One leader in the fight to overturn the prohibition on gay Scout leaders, Eric Hay of Scouts for Equality, praised Monday's decision as overdue.
"Honestly, it is kind of a sigh of relief for me," Hay said. "I have been working on this for a few years with Scouts for Equality, and it is nice knowing whenever I do want to get back into Scouts, that I am going to be able to do so as an adult leader."
But Chad Griffin, president of the Human Rights Campaign, a national group supporting lesbians, gays, bisexuals and transgender people, said the Boy Scouts' decision was partly undermined because the organization will still permit church-sponsored groups to continue to exclude gay Scout leaders.
"Discrimination should have no place in the Boy Scouts, period," Griffin said.
Church 'deeply troubled'
The Church of Jesus Christ of Latter-day Saints, which sponsors more Boy Scout units than any other organization, said it was "deeply troubled" by the policy change, which takes effect immediately, and said it would consider starting its own scouting group to replace the Boy Scouts.
"The admission of openly gay leaders is inconsistent with the doctrines of the church and what have traditionally been the values of the Boy Scouts of America," the church said.

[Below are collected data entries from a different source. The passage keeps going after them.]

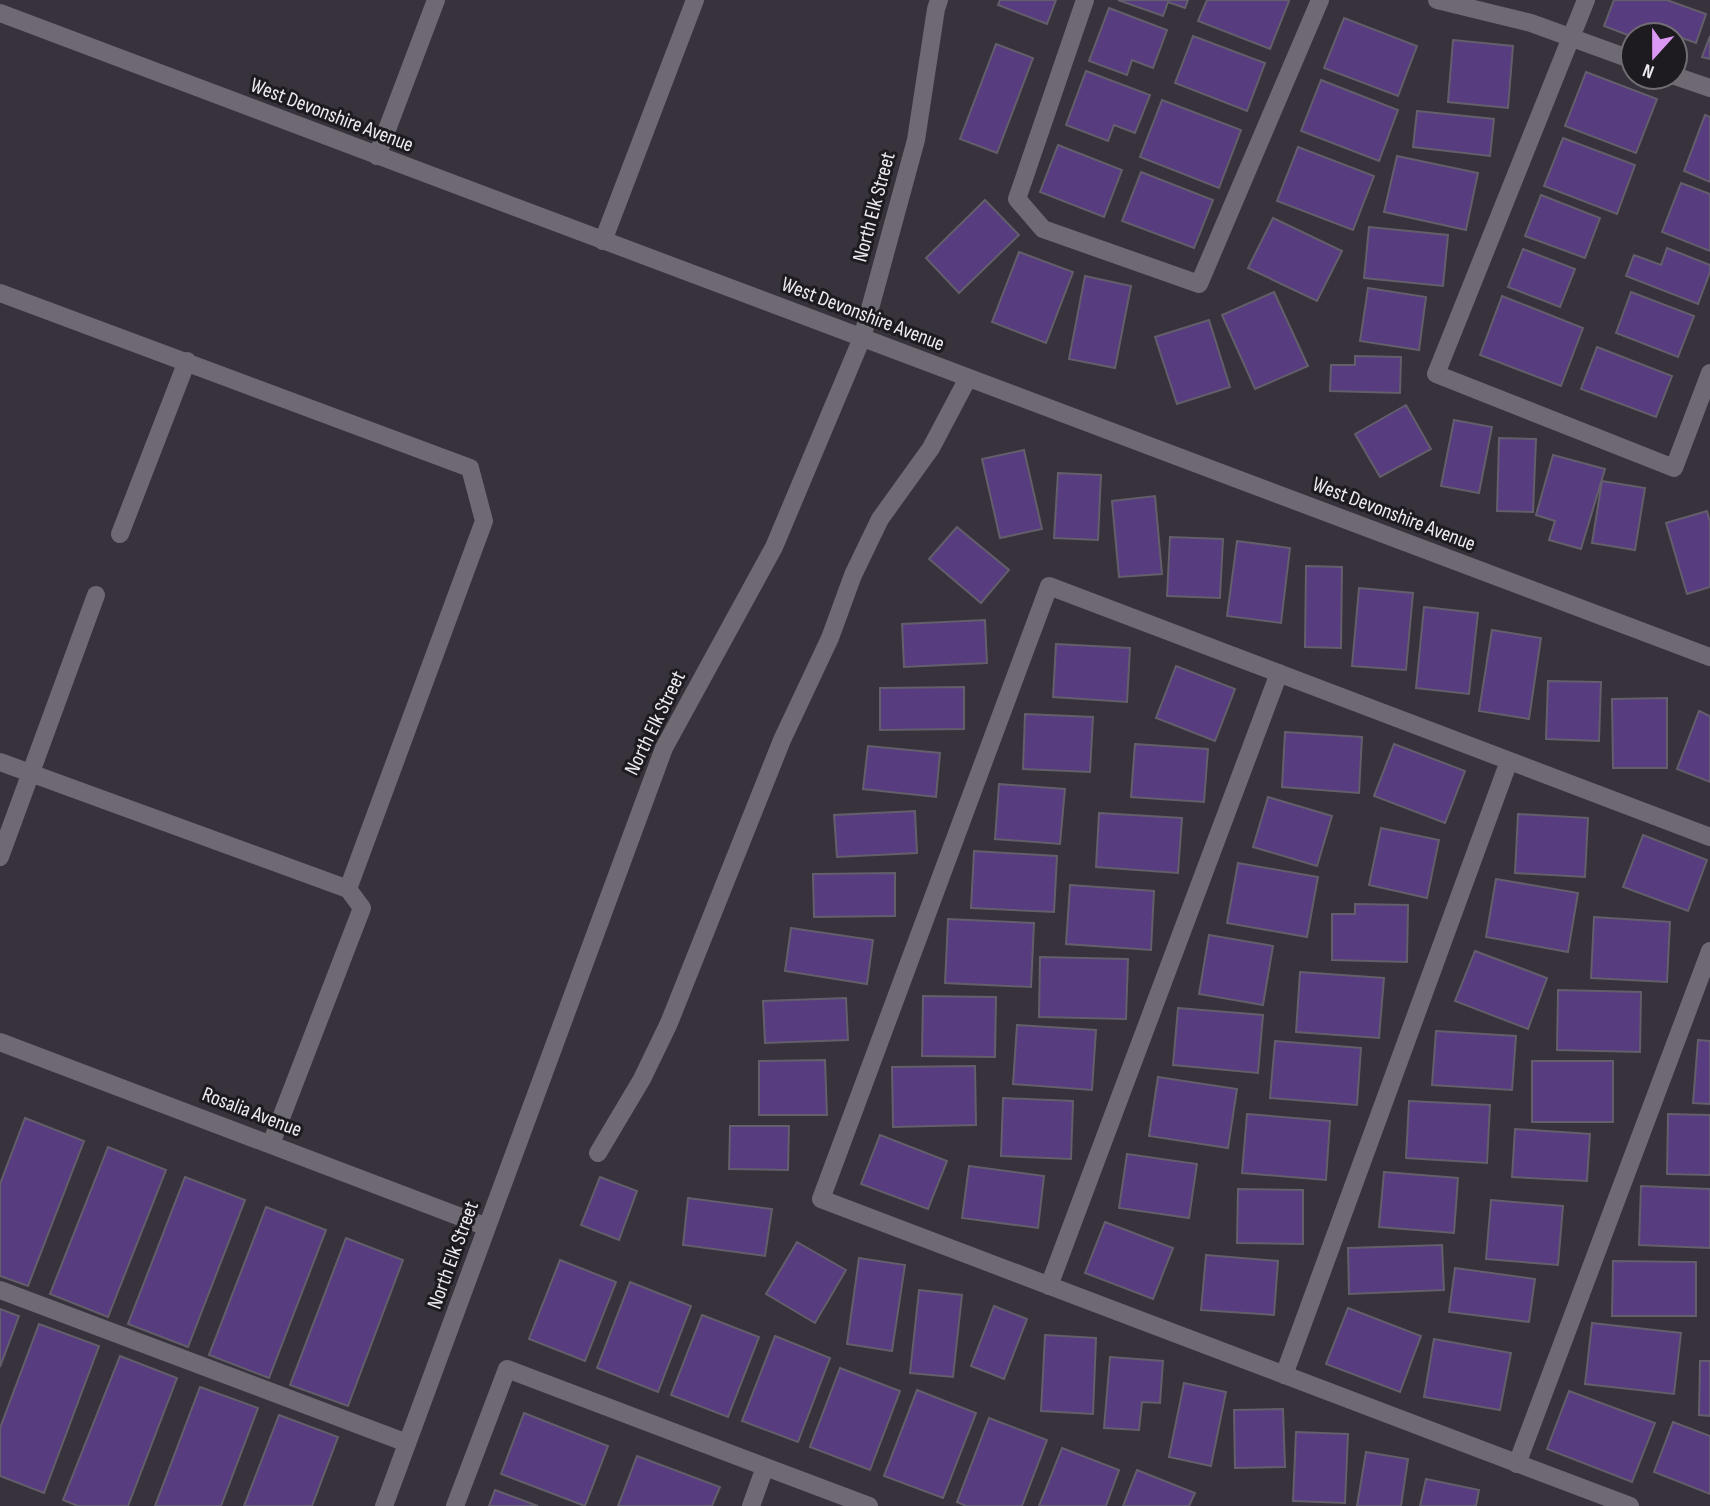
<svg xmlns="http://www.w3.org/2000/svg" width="1710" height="1506" font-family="'Sofia Sans Condensed',sans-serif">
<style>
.building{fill:#583c80;stroke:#635f6a;stroke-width:2}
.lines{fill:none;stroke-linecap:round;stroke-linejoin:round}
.minor{stroke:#6f6974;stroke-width:18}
.labels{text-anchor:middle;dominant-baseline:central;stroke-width:6;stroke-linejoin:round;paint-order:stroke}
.street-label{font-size:21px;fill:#edeaf1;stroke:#1d1b1f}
</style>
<rect width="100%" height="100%" fill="#37323c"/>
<path class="building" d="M1000 0H1056L1047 24 998 5Z
M1118 0H1188L1185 8 1168 2 1163 16Z
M1207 0H1287L1289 1 1270 49 1198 21Z
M1614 0H1667L1706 14 1696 43 1671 34 1633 35V37L1604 26Z
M1109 8 1167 30 1153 68 1132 60 1127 75 1089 61Z
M1344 18 1417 46 1398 96 1324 68Z
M1193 36 1265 63 1247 111 1175 83Z
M1710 36V59L1702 57Z
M1453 40 1513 46 1508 108 1448 102Z
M996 44 1033 58 997 153 960 139Z
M1086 71 1150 95 1135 133 1114 125 1108 141 1066 125Z
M1586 72 1657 99 1636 153 1565 126Z
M1321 80 1398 110 1379 161 1301 131Z
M1162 100 1241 130 1219 188 1140 157Z
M1417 111 1494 119 1490 156 1413 147Z
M1705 115 1710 117V182L1684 171Z
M1563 138 1635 165 1617 214 1544 186Z
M1058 145 1122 170 1104 217 1040 192Z
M1298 147 1374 176 1353 230 1277 201Z
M1397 156 1478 173 1466 230 1384 212Z
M1141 172 1213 200 1194 248 1122 221Z
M1681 183 1710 194V251L1662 232Z
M1541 195 1600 218 1585 258 1525 236Z
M985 200 1019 235 959 293 926 258Z
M1273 218 1342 251 1317 301 1248 268Z
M1369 227 1448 235 1443 286 1364 278Z
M1667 248 1710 265V272L1698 304 1626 276 1634 255 1661 265Z
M1523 249 1575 269 1560 307 1508 287Z
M1019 252 1073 272 1046 343 992 322Z
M1085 276 1131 286 1115 368 1069 359Z
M1368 288 1426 297 1419 350 1360 341Z
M1274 292 1308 366 1255 389 1222 315Z
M1631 292 1694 316 1678 357 1616 333Z
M1502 296 1583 328 1561 386 1480 355Z
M1209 320 1230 387 1177 404 1155 337Z
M1597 347 1672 376 1656 417 1581 389Z
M1355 356 1401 357 1400 393 1330 391 1331 365H1355Z
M1406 405 1431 449 1380 477 1355 434Z
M1454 420 1492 427 1479 493 1441 486Z
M1499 438 1536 439 1533 512 1497 511Z
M1024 450 1042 529 1000 538 982 459Z
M1553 455 1605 469 1581 549 1549 540 1555 521 1536 515Z
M1058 473 1101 475 1098 540 1054 538Z
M1602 481 1645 488 1635 550 1592 543Z
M1155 496 1162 574 1119 577 1112 501Z
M1707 511 1710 522V587L1687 594 1666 523Z
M957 527 1009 570 981 603 929 559Z
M1170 537 1223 539 1220 598 1167 596Z
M1237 541 1290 548 1281 623 1227 616Z
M1306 566 1342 567 1341 648 1305 647Z
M1359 588 1413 593 1406 670 1352 666Z
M1424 607 1478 613 1469 694 1416 688Z
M985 620 987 663 904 667 902 624Z
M1492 630 1541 638 1529 719 1479 711Z
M1056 644 1130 648 1127 702 1053 697Z
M1176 666 1235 689 1215 741 1156 718Z
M1548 681 1601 682 1599 741 1546 739Z
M964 687V729L880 730V688Z
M1667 698V768H1613L1612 699Z
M1699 711 1710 716V782L1677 769Z
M1025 714 1093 717 1090 772 1023 769Z
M1285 732 1362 737 1359 793 1282 787Z
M1135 744 1208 749 1204 802 1131 797Z
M1394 744 1465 771 1445 823 1374 796Z
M868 746 940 753 936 797 863 789Z
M999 784 1065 789 1060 844 995 839Z
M1268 797 1332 816 1317 866 1253 847Z
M915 811 917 853 837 857 834 815Z
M1099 813 1182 818 1178 873 1096 867Z
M1518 814 1588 818 1585 877 1515 873Z
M1381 828 1439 840 1427 898 1369 885Z
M1643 835 1707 860 1688 911 1623 887Z
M974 851 1057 856 1054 912 971 908Z
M1238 863 1318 877 1307 937 1227 923Z
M895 873V916L814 917 813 874Z
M1496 879 1578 893 1568 952 1486 937Z
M1070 885 1154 891 1151 950 1066 944Z
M1355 904 1408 905 1407 962 1332 960V914H1355Z
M1594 917 1670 922 1667 982 1591 978Z
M948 919 1034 923 1031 987 945 983Z
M791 928 873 940 867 984 785 971Z
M1209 935 1273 946 1263 1005 1199 994Z
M1475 951 1547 978 1528 1029 1455 1001Z
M1040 957 1128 959 1126 1019 1039 1017Z
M1300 972 1384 978 1379 1038 1296 1032Z
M1558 990 1641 992 1640 1052 1557 1050Z
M923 996 996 997 995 1057 922 1056Z
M846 998 848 1040 765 1043 763 1001Z
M1178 1008 1263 1015 1258 1073 1173 1065Z
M1017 1025 1096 1030 1092 1090 1013 1084Z
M1436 1031 1516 1036 1512 1090 1432 1085Z
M1698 1040 1710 1041V1104L1693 1103Z
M1275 1041 1361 1048 1357 1105 1270 1098Z
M825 1060 827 1115H759V1061Z
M1532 1061H1613V1122H1532Z
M975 1066 976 1125 893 1127 892 1067Z
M1158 1077 1237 1089 1228 1148 1149 1136Z
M1003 1098 1073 1101 1071 1159 1001 1156Z
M1409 1101 1490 1105 1487 1163 1406 1158Z
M1247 1114 1330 1121 1326 1180 1242 1173Z
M1668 1114 1710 1115V1175L1667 1174Z
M25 1118 84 1141 28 1286 0 1276V1184Z
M730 1126H789L788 1170 729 1169Z
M1515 1129 1590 1134 1587 1181 1512 1177Z
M880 1135 947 1161 928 1209 861 1184Z
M108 1147 166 1170 108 1317 50 1294Z
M1127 1154 1197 1164 1189 1218 1119 1208Z
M969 1166 1044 1176 1038 1228 962 1218Z
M1384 1172 1458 1178 1454 1233 1379 1227Z
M185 1177 245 1200 188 1347 128 1324Z
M600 1177 637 1191 619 1240 581 1225Z
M1641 1186 1710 1189V1248L1639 1245Z
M1238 1189 1303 1190V1244L1237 1243Z
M688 1198 772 1209 765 1256 683 1245Z
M1491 1200 1563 1206 1558 1265 1486 1259Z
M266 1207 326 1230 269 1378 209 1355Z
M1105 1222 1173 1248 1153 1299 1085 1273Z
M346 1238 403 1260 348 1406 290 1385Z
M797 1242 846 1270 815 1323 766 1294Z
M1442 1245 1444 1290 1349 1294 1348 1248Z
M1206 1255 1278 1261 1274 1315 1201 1310Z
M859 1258 905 1265 892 1351 847 1344Z
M560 1260 616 1282 585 1361 529 1339Z
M1613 1261 1696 1262V1316H1612Z
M1455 1268 1535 1279 1529 1322 1449 1312Z
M630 1282 691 1306 658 1392 597 1368Z
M919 1290 962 1295 953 1377 910 1373Z
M994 1306 1027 1319 1004 1379 971 1366Z
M1348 1308 1421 1336 1400 1392 1326 1364Z
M0 1309 19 1316 0 1367Z
M702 1315 759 1337 728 1417 671 1395Z
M1592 1323 1681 1333 1674 1394 1585 1384Z
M39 1324 99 1346 44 1493 0 1476V1428Z
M1045 1335 1096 1338 1093 1414 1041 1411Z
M775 1336 830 1358 798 1442 742 1421Z
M1434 1339 1511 1353 1500 1410 1424 1397Z
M120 1356 177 1378 128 1506H78L63 1500Z
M1110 1357 1163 1361 1160 1403 1142 1402 1139 1430 1104 1428Z
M1700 1361H1710V1416L1699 1415Z
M840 1368 900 1391 870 1470 810 1447Z
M1184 1383 1226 1392 1211 1466 1169 1457Z
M200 1387 258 1408 221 1506H155Z
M917 1390 976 1413 943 1498 884 1476Z
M1569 1391 1655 1423 1632 1482 1547 1449Z
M1283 1409 1285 1467 1235 1468 1234 1410Z
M524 1413 608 1446 585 1506 501 1474Z
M279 1415 338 1437 312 1506H244Z
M989 1418 1047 1440 1022 1506H966L957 1502Z
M1673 1422 1710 1436V1494L1654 1472Z
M1296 1432 1348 1434 1345 1503 1293 1501Z
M1062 1448 1119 1470 1106 1506H1039Z
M1366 1452 1408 1459 1401 1506H1357Z
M637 1456 720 1487 712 1506H618Z
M1137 1470 1195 1493 1189 1506H1123Z
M1426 1479 1479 1490 1476 1506H1420Z
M495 1490 538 1506H489Z"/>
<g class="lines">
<path class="minor" d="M1085 0 1017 199 1043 229 1199 284 1320 0
M1437 0 1531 23 1633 60
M1586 0 1436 374 1674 468 1710 373
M0 13 1710 657
M1675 76 1710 88
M377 156 436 0
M603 241 695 0
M0 293 470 468 484 521 348 889 362 908 271 1144
M120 534 187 361
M0 762 348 889
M0 857 96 595
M0 1042 487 1227
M598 1153 642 1079 669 1023 782 740 830 638 853 575 880 519 931 448 968 378
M1049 1286 1279 673
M0 1290 407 1443
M1284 1375 1509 761
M1517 1464 1710 951
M384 1506 664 748 774 547 862 338 916 140 936 9 939 0
M455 1506 507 1369 869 1506
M751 1506 765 1467
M1630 1506 821 1199 1049 586 1710 837"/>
</g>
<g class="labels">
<g class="street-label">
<text transform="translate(332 115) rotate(21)">West Devonshire Avenue</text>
<text transform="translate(874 207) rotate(-75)">North Elk Street</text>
<text transform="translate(863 314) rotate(21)">West Devonshire Avenue</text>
<text transform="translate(1394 514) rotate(21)">West Devonshire Avenue</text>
<text transform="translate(655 723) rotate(-64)">North Elk Street</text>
<text transform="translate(252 1112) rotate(21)">Rosalia Avenue</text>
<text transform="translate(453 1255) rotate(-70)">North Elk Street</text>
</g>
</g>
<g transform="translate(1654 56) rotate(201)"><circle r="33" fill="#1d1b1f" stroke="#706e73" stroke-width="2"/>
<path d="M0-5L12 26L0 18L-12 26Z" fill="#dc99f4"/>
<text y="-10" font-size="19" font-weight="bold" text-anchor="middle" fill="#edeaf1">N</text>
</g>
</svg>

A more nuanced response came from the National Catholic Committee on Scouting, which expressed interest in maintaining its ties with the BSA but also voiced concerns. Notably, it conveyed a reluctance to accept participation by anyone who engaged in sexual conduct outside a heterosexual marriage.

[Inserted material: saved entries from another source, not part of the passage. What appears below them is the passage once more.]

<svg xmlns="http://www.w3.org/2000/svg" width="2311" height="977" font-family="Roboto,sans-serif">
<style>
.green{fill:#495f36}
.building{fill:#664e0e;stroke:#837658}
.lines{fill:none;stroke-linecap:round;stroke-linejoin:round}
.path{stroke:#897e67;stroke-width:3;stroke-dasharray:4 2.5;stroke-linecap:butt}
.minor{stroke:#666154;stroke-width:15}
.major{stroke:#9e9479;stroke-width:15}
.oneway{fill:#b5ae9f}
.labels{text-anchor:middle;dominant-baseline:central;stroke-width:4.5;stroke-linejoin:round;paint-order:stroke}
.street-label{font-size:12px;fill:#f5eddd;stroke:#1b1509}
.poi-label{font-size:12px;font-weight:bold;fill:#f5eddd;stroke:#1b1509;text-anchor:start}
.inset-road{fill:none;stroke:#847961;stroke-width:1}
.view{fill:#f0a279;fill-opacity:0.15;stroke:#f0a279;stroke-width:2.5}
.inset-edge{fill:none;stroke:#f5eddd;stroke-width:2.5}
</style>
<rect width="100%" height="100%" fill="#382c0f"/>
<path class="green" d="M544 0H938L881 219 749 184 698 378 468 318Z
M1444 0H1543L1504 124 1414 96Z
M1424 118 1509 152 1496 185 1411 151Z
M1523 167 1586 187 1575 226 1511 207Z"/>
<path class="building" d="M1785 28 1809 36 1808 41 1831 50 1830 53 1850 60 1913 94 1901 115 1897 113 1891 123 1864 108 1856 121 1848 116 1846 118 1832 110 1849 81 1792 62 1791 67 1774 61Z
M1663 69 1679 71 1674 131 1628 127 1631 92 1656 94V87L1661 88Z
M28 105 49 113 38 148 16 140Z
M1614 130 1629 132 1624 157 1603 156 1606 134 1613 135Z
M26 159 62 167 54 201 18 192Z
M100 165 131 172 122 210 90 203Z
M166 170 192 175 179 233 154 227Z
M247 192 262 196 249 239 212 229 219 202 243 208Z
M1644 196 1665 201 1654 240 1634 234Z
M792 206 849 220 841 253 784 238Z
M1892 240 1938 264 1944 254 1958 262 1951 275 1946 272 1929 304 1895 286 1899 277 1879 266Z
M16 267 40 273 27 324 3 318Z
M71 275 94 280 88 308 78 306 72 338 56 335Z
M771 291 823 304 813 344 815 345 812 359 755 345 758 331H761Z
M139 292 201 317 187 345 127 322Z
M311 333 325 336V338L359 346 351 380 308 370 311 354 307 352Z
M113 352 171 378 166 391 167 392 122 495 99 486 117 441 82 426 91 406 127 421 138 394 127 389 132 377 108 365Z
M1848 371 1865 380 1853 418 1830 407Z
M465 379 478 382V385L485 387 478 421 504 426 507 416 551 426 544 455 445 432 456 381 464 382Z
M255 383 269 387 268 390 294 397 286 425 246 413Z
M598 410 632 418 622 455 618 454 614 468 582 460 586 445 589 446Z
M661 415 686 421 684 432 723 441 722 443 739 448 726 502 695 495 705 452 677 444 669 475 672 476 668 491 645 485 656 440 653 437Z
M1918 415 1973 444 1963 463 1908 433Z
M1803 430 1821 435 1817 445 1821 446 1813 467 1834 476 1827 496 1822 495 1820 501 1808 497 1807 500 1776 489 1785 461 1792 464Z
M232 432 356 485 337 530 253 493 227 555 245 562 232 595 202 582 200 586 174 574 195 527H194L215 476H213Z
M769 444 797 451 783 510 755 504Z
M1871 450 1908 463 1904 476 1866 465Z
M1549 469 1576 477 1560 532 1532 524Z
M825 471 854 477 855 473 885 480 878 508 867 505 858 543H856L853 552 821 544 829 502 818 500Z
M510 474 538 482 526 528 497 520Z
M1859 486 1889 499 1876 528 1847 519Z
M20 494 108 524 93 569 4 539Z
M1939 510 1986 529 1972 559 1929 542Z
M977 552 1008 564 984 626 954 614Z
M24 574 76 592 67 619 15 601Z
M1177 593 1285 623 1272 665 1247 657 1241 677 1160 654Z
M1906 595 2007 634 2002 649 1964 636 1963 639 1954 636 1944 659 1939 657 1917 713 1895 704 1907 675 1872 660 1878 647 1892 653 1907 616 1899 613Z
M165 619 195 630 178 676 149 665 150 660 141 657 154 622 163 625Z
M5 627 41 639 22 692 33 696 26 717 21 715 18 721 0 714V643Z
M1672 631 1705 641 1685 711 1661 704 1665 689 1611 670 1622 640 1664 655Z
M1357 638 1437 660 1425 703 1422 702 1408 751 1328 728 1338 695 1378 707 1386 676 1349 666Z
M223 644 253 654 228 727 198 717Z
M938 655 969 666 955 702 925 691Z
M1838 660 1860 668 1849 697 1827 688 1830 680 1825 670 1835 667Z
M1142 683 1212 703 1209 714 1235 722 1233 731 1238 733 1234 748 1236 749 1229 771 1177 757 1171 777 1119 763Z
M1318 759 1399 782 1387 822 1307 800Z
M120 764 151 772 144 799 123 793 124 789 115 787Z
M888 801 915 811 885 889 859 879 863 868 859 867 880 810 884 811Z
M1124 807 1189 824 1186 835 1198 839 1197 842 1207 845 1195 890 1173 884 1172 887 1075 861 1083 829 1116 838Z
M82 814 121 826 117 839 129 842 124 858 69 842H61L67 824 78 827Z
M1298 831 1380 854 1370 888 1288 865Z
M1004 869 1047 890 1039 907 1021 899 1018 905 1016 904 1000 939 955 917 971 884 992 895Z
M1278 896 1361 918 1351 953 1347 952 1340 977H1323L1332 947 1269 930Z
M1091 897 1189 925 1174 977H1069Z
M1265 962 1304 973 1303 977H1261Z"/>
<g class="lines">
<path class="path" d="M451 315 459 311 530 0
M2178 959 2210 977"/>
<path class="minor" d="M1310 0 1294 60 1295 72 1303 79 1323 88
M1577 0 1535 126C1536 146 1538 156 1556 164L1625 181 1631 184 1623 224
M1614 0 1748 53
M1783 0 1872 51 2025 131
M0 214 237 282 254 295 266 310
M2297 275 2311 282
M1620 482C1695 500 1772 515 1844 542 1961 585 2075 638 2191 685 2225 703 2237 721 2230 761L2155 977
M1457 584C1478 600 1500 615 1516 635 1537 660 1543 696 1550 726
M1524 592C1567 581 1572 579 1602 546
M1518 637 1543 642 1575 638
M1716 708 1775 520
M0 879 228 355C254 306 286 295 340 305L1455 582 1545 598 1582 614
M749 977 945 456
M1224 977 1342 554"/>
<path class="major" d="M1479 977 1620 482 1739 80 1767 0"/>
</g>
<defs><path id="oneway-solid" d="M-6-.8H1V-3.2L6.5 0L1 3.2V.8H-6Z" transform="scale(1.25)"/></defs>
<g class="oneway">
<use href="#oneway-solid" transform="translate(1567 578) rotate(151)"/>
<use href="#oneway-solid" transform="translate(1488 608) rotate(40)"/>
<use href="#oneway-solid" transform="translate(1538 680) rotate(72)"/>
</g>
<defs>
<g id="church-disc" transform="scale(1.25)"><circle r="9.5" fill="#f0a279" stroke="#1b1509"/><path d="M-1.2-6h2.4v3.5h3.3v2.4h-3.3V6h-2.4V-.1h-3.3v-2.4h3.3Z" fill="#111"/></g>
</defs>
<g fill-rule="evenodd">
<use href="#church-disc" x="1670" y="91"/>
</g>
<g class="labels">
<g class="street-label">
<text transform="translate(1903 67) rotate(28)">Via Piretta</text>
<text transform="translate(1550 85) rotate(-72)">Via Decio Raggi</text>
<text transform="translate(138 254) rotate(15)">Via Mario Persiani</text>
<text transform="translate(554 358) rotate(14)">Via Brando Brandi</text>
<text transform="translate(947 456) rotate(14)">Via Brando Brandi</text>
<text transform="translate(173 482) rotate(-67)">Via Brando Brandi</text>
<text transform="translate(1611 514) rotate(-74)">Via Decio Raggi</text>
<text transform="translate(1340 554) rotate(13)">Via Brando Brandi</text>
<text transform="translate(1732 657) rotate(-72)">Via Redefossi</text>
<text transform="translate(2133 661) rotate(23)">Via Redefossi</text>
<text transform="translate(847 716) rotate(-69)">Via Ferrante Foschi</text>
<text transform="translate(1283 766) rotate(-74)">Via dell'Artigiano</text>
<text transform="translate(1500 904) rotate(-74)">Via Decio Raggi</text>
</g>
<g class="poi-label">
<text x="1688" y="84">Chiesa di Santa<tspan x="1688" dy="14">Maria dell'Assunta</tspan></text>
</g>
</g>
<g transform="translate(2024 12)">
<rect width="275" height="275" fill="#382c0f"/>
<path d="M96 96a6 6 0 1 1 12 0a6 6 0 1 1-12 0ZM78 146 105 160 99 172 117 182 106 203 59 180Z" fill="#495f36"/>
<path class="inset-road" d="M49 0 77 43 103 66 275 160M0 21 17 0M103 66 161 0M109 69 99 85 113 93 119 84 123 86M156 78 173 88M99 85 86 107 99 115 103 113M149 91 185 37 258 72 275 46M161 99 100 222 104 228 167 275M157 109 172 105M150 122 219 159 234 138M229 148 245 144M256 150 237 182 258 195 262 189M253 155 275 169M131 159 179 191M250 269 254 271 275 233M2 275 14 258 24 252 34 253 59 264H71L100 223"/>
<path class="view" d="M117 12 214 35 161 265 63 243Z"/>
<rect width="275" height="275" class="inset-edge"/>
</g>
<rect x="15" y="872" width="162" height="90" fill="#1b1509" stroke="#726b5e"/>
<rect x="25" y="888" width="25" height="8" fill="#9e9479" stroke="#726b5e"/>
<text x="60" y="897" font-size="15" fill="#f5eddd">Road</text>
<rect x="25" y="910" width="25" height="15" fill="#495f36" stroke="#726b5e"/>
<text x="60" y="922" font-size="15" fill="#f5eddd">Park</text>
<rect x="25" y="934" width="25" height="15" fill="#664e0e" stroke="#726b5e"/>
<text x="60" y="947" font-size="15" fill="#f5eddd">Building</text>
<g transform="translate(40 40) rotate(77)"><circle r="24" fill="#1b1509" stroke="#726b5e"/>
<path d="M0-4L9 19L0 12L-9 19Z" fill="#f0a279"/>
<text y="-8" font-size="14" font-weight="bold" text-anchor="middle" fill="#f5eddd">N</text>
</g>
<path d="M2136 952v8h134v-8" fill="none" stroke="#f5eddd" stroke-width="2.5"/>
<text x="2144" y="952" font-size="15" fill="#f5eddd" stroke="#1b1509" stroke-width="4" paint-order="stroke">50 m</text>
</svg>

Former U.S. Defense Secretary Robert Gates, the Boy Scouts' president, said, "For far too long this issue has divided and distracted us. Now it is time to unite behind our shared belief in the extraordinary power of Scouting to be a force for good."
Two months ago, Gates told the Boy Scouts' national meeting that the ban on participation by openly gay adults was no longer sustainable. He said the group would most likely be sued over the issue and lose a court fight.
He cited an announcement by the BSA's New York City chapter in early April that it had hired Pascal Tessier, the nation's first openly gay Eagle Scout, as a summer camp leader. Gates also cited broader gay-rights developments and warned that rigidly maintaining the ban "will be the end of us as a national movement.''
Loss of donations
The BSA's right to exclude gays was upheld by the U.S. Supreme Court in 2000. But since then, the policy has prompted numerous major corporations to suspend charitable donations to the Scouts and strained relations with some municipalities. More recently, the BSA faced a civil rights investigation in New York and lawsuits in other states over the ban.
Kenneth Upton, a lawyer for the LGBT-rights group Lambda Legal, questioned whether the BSA's new policy to let church-sponsored units continue to exclude gay adults would be sustainable.
"There will be a period of time where they'll have some legal protection,'' Upton said. "But that doesn't mean the lawsuits won't keep coming. ... They will become increasingly marginalized from the direction society is going.''
Like several other major youth organizations, the Boy Scouts have experienced a membership decline in recent decades. Current membership, according to the BSA, is about 2.4 million boys and about 1 million adults.
After the 2013 decision to admit gay youths, some conservatives split from the BSA to form a new group, Trail Life USA, which has created its own ranks, badges and uniforms. The group claims a membership of more than 25,000 youths and adults.
Some information for this report came from AP.